== What the task requires ==
Render as a numbered list the lines from the start of the entries through the line containing "prioridad el tema", leaving out any blank lines.

== Input ==
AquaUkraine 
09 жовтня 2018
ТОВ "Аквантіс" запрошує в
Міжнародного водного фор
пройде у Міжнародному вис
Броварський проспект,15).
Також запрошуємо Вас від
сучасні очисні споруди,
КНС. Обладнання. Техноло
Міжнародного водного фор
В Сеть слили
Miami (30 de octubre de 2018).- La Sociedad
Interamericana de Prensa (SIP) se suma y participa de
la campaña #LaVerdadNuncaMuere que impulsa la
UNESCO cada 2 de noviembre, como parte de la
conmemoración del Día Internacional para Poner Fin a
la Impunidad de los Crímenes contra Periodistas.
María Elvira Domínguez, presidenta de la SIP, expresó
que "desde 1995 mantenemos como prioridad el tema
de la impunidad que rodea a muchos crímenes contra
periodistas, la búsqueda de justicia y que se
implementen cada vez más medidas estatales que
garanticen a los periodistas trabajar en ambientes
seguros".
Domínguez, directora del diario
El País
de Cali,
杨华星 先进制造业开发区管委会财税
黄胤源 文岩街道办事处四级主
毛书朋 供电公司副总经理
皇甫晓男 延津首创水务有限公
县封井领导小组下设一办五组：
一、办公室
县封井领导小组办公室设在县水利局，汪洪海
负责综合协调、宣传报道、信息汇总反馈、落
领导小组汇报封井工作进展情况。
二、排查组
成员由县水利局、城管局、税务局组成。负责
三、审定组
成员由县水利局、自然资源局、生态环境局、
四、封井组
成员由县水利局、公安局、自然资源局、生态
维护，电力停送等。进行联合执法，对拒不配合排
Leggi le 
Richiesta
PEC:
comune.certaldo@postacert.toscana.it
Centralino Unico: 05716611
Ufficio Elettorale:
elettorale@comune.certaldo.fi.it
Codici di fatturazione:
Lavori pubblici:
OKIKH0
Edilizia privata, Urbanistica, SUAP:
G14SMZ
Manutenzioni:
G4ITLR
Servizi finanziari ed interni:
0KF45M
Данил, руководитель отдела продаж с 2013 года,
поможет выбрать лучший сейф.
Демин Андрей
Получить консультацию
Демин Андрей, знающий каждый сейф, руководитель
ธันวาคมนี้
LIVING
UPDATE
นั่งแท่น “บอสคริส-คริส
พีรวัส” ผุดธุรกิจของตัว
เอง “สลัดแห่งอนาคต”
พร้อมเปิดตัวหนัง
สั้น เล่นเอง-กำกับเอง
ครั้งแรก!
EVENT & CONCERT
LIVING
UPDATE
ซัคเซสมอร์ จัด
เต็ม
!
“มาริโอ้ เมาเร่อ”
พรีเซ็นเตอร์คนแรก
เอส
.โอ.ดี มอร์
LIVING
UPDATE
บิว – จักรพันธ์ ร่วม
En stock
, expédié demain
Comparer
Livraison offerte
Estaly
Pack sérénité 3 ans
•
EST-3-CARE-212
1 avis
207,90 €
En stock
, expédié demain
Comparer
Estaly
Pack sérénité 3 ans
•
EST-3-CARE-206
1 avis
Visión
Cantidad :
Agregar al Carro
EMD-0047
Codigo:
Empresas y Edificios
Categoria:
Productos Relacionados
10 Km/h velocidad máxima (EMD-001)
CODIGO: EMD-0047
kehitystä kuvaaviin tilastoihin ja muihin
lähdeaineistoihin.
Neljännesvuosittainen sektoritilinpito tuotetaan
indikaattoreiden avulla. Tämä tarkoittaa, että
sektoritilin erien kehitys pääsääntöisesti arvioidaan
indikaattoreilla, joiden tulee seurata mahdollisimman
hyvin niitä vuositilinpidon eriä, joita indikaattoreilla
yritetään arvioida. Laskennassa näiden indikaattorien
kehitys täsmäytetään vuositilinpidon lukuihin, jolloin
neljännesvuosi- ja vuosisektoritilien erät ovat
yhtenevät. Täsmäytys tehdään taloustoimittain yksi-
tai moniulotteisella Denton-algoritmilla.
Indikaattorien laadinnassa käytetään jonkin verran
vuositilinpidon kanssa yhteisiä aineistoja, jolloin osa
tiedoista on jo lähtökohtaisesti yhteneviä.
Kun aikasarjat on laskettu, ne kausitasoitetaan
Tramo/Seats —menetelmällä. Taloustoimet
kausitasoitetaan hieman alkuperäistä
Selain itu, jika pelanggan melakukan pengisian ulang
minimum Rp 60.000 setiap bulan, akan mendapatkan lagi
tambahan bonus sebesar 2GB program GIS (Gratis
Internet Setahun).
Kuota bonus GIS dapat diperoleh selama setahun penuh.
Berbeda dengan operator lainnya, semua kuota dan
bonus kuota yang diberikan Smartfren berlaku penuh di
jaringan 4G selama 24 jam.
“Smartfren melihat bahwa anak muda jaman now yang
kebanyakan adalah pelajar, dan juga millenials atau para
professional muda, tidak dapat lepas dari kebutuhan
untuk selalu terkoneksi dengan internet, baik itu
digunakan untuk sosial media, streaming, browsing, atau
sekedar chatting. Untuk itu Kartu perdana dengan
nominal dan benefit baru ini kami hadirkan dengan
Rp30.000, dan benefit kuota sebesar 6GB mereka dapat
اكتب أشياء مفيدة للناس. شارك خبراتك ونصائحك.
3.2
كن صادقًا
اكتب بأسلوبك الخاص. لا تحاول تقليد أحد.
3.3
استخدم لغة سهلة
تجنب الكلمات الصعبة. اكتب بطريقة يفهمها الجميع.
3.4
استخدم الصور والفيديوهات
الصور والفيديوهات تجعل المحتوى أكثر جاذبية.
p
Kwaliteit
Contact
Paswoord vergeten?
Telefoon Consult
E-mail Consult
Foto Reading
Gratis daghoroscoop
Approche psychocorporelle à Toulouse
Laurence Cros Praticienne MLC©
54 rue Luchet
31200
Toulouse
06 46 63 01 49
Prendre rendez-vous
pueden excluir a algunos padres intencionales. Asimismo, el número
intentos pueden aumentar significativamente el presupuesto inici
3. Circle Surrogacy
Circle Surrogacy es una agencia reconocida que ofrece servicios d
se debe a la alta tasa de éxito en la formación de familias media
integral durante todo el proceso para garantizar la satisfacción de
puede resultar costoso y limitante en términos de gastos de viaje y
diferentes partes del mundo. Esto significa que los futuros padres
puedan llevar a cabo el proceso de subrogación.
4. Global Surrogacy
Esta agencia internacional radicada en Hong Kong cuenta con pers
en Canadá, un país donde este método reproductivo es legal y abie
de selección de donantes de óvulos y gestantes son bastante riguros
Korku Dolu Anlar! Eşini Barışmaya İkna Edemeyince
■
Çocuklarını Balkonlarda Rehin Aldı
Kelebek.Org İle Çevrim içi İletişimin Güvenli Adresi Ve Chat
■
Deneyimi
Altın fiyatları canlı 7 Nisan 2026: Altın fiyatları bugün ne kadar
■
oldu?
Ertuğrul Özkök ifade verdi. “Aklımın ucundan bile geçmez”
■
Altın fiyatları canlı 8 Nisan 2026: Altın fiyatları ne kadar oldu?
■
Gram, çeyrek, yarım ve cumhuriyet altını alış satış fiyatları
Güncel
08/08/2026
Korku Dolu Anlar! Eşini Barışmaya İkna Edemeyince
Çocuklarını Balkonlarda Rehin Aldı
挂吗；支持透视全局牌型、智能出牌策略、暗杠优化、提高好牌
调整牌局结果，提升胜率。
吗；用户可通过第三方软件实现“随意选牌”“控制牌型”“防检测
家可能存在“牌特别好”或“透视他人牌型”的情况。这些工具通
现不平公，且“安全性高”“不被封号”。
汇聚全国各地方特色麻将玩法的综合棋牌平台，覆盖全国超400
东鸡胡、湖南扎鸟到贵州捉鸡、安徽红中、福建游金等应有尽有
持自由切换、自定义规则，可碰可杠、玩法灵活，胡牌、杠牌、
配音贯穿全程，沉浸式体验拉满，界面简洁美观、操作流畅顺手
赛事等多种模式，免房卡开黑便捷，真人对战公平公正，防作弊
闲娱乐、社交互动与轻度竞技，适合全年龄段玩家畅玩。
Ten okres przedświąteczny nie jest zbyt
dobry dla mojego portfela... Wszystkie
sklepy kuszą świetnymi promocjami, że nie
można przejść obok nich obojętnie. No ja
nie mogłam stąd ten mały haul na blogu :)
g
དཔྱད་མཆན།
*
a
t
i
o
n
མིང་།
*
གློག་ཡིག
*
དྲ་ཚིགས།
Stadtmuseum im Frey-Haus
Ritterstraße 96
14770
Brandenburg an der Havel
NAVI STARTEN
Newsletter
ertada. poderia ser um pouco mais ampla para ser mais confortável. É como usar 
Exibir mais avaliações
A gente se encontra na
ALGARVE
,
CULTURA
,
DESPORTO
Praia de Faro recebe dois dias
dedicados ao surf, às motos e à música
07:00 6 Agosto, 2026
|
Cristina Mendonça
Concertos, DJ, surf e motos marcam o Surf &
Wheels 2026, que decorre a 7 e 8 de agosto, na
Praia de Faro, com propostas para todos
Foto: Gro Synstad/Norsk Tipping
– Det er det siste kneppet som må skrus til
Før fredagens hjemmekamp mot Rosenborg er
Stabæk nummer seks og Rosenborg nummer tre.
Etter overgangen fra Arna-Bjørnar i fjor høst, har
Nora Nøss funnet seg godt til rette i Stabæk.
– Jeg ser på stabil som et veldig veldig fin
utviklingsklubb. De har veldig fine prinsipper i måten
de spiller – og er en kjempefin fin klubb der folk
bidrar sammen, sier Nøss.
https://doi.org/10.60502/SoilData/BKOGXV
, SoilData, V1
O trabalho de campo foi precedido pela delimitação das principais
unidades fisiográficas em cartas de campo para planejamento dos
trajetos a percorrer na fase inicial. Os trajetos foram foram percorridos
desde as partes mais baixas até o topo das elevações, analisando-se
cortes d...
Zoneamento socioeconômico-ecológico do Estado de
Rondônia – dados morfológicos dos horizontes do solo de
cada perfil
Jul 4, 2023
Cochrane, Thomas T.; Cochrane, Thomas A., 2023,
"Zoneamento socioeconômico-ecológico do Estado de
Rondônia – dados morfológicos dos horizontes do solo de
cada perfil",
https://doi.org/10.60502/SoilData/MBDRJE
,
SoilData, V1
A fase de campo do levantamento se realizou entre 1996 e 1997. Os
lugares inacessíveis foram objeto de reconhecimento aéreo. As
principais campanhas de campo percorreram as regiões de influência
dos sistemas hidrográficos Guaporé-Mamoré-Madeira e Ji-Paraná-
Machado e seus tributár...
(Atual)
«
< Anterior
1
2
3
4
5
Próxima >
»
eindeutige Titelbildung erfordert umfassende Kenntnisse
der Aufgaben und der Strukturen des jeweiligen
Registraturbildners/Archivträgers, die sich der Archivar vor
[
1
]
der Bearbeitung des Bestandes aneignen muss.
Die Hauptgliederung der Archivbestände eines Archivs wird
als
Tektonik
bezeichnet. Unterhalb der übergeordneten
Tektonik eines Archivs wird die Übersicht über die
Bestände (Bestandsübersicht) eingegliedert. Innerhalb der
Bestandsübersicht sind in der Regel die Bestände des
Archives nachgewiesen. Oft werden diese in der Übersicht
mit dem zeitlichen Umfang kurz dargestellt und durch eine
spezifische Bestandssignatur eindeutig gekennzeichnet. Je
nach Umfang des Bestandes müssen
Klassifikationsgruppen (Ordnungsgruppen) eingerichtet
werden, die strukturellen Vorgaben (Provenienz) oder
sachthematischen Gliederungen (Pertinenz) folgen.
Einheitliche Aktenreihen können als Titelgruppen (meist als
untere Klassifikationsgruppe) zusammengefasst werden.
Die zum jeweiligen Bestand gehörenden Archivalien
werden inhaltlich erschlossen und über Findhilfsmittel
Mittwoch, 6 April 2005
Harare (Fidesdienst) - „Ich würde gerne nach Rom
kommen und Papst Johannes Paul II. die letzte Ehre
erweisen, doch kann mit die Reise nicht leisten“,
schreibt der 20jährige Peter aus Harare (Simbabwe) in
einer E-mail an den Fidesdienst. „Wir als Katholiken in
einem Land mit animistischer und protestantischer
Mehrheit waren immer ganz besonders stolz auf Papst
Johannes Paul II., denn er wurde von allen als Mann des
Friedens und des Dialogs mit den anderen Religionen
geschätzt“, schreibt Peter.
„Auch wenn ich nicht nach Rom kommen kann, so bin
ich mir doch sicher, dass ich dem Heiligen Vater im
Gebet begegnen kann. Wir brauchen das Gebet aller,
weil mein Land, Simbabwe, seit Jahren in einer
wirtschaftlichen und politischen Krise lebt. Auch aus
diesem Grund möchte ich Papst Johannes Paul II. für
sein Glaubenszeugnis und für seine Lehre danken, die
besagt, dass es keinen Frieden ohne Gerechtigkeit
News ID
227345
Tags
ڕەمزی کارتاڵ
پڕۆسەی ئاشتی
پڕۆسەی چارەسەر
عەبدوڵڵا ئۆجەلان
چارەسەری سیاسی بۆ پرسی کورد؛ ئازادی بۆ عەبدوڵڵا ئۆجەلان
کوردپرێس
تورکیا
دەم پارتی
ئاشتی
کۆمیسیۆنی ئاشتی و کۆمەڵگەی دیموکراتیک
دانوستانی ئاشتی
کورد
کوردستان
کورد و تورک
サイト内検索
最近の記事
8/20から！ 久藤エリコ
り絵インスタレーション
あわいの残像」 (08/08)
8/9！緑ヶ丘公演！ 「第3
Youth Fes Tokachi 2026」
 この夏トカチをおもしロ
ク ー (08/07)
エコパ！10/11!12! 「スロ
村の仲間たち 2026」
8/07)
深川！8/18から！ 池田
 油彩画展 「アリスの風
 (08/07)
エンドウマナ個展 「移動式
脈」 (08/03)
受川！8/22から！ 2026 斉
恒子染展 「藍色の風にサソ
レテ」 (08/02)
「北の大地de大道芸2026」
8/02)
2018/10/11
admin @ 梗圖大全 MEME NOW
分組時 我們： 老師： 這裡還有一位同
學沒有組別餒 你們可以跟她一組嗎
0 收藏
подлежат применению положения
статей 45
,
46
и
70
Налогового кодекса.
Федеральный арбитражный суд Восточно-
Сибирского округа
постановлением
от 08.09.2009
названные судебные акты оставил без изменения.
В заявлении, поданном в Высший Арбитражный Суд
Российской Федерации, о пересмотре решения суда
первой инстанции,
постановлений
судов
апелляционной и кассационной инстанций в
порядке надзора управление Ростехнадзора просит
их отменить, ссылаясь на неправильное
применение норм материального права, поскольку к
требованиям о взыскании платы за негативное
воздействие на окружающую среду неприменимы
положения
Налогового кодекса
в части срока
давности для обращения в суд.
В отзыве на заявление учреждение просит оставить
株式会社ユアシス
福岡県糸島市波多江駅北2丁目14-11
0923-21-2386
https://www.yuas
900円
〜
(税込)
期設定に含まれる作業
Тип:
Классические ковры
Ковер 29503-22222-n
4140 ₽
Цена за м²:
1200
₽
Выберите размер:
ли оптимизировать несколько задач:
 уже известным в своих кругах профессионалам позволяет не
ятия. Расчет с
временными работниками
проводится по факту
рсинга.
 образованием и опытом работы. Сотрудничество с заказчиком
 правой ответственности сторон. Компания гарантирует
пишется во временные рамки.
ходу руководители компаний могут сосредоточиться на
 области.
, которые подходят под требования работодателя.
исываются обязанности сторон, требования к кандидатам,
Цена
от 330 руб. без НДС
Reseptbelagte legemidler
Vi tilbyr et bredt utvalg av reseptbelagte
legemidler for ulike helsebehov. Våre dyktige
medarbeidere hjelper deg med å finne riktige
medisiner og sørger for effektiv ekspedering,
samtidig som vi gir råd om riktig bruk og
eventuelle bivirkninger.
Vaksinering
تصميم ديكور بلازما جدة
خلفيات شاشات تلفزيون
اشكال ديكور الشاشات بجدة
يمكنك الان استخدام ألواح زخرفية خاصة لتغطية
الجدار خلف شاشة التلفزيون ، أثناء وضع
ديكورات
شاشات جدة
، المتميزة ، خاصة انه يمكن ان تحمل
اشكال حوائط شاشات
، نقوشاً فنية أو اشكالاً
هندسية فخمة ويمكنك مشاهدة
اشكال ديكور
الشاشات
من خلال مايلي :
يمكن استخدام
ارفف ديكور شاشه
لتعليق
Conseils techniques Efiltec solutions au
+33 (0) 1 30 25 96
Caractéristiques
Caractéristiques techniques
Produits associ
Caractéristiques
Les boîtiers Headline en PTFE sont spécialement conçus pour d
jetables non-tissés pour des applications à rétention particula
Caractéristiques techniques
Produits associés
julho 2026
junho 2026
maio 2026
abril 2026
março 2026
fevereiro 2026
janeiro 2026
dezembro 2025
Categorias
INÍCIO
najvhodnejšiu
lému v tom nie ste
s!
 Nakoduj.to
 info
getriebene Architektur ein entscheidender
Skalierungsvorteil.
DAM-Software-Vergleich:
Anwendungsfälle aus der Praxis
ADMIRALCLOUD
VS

== Solution to the exercise ==
1. AquaUkraine 
2. 09 жовтня 2018
3. ТОВ "Аквантіс" запрошує в
4. Міжнародного водного фор
5. пройде у Міжнародному вис
6. Броварський проспект,15).
7. Також запрошуємо Вас від
8. сучасні очисні споруди,
9. КНС. Обладнання. Техноло
10. Міжнародного водного фор
11. В Сеть слили
12. Miami (30 de octubre de 2018).- La Sociedad
13. Interamericana de Prensa (SIP) se suma y participa de
14. la campaña #LaVerdadNuncaMuere que impulsa la
15. UNESCO cada 2 de noviembre, como parte de la
16. conmemoración del Día Internacional para Poner Fin a
17. la Impunidad de los Crímenes contra Periodistas.
18. María Elvira Domínguez, presidenta de la SIP, expresó
19. que "desde 1995 mantenemos como prioridad el tema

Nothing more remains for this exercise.